「幼児の死亡率低下と人口抑制は矛盾しない」コロンビア大学地球研究所所長 ジェフリー・サックス

現在、先進国の人々の寿命は78歳だが、最貧国の人々の寿命はわずか51歳にすぎない。エイズに侵されているアフリカ諸国の人々の寿命は40歳にも満たない。新生児1000人のうち先進国では5歳の誕生日を迎える前に死ぬ子供は7人だけだが、最貧国では実にその数は155人にも達している。
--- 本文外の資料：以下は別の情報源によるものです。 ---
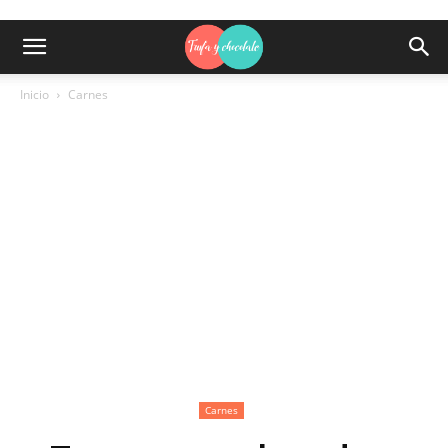
Inicio
Carnes
Carnes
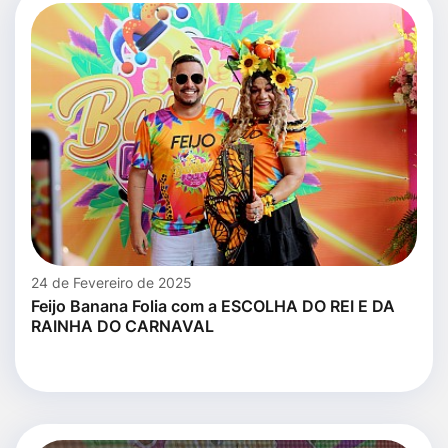
24 de Fevereiro de 2025
Feijo Banana Folia com a ESCOLHA DO REI E DA
RAINHA DO CARNAVAL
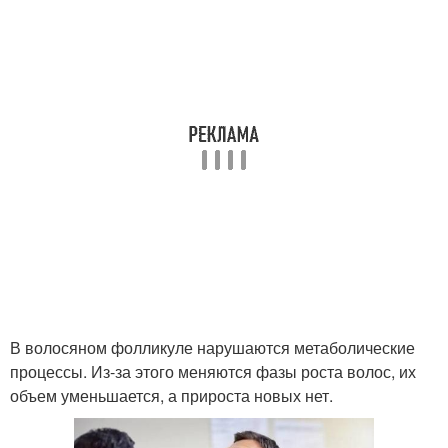
В волосяном фолликуле нарушаются метаболические
процессы. Из-за этого меняются фазы роста волос, их
объем уменьшается, а прироста новых нет.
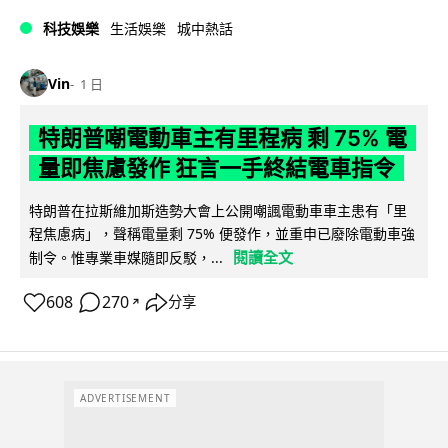
科技娛樂
生活娛樂
城中熱話
Vin
1 日
特朗普嘲電動車主有里程病 剩 75% 電
量即焦慮發作 狂言一手終結電車指令
特朗普在拉斯維加斯造勢大會上公開嘲諷電動車車主患有「里
程焦慮病」，聲稱電量剩 75% 便發作，並重申已廢除電動車強
閱讀全文
制令。惟專業車媒隨即反駁，...
608
270
分享
↗
ADVERTISEMENT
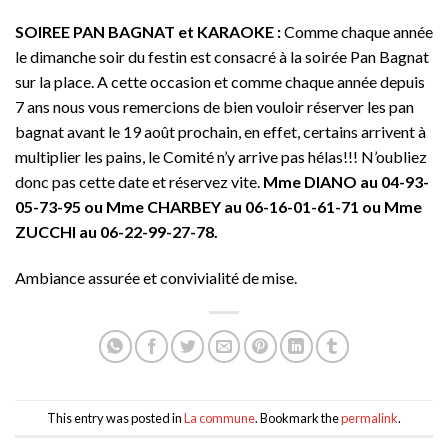
SOIREE PAN BAGNAT et KARAOKE :
Comme chaque année
le dimanche soir du festin est consacré à la soirée Pan Bagnat
sur la place. A cette occasion et comme chaque année depuis
7 ans nous vous remercions de bien vouloir réserver les pan
bagnat avant le 19 août prochain, en effet, certains arrivent à
multiplier les pains, le Comité n’y arrive pas hélas!!! N’oubliez
donc pas cette date et réservez vite.
Mme DIANO au 04-93-
05-73-95 ou Mme CHARBEY au 06-16-01-61-71 ou Mme
ZUCCHI au 06-22-99-27-78.
Ambiance assurée et convivialité de mise.
This entry was posted in
La commune
. Bookmark the
permalink
.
 こうした幼児の高い死亡率は単に人間的な悲劇にとどまるものではない。なぜなら高い幼児の死亡率は、貧困から必死に脱出を試みている最貧国の成長率をさらに引き下げ、経済発展を阻害する要因となっているからである。しかし、多くの研究は、公共健康プログラムに集中的に投資することで貧困国の幼児の死亡率と病気を急激に減らすことができることを示している。

 たとえば「エイズ・結核・マラリアと戦う国際基金」は、非常に大きな成功を収めている。同基金は6年前に設立され、こうした病気と闘うプログラムを一層強化するために、130以上の国に対して資金援助を行ってきた。同基金のプログラムを通して約100万人のアフリカ人にエイズ治療薬の抗レトロウイルス薬が配布され、約3000万枚の蚊帳を配布するために資金援助が行われ、200万人の肺結核患者を治療する支援が行われてきた。

 マラリアの蔓延は蚊帳の普及と殺虫剤の散布、マラリア感染地域の貧しい人々に無料で薬を配布することで極めて効果的に抑え込まれた。昨年、ケニア政府はわずか2日間で200万枚以上の蚊帳を配布した。同じような蚊帳の大量配布プログラムはエチオピア、ルワンダ、トーゴ、ニジェール、ガーナなどでも実施されている。その効果には驚くべきものがある。貧しい人々が蚊帳を効果的に使うことでマラリアの罹病は急速に減った。

 同様に「ロータリー・インターナショナル」などが行った運動で小児マヒはほぼ撲滅された。毎年の発生数は、運動が始まったときは数万あったが、現在では数百にまで減っている。北部インドのような貧困に打ちひしがれた遠隔地でも、この運動は大きな成功を収めている。

 インドは、世界最大の公的保健対策「ナショナル・ルーラル・ヘルス・ミッション(NRHM)」をうまく活用している。50万人という驚くべき数の若い女性がNRHMに採用され、貧困家庭と公共の診療所と病院の橋渡しをしている。それによって妊婦が緊急分娩治療を受けることができるようになり、悲劇的な死産を避けることができるようになった。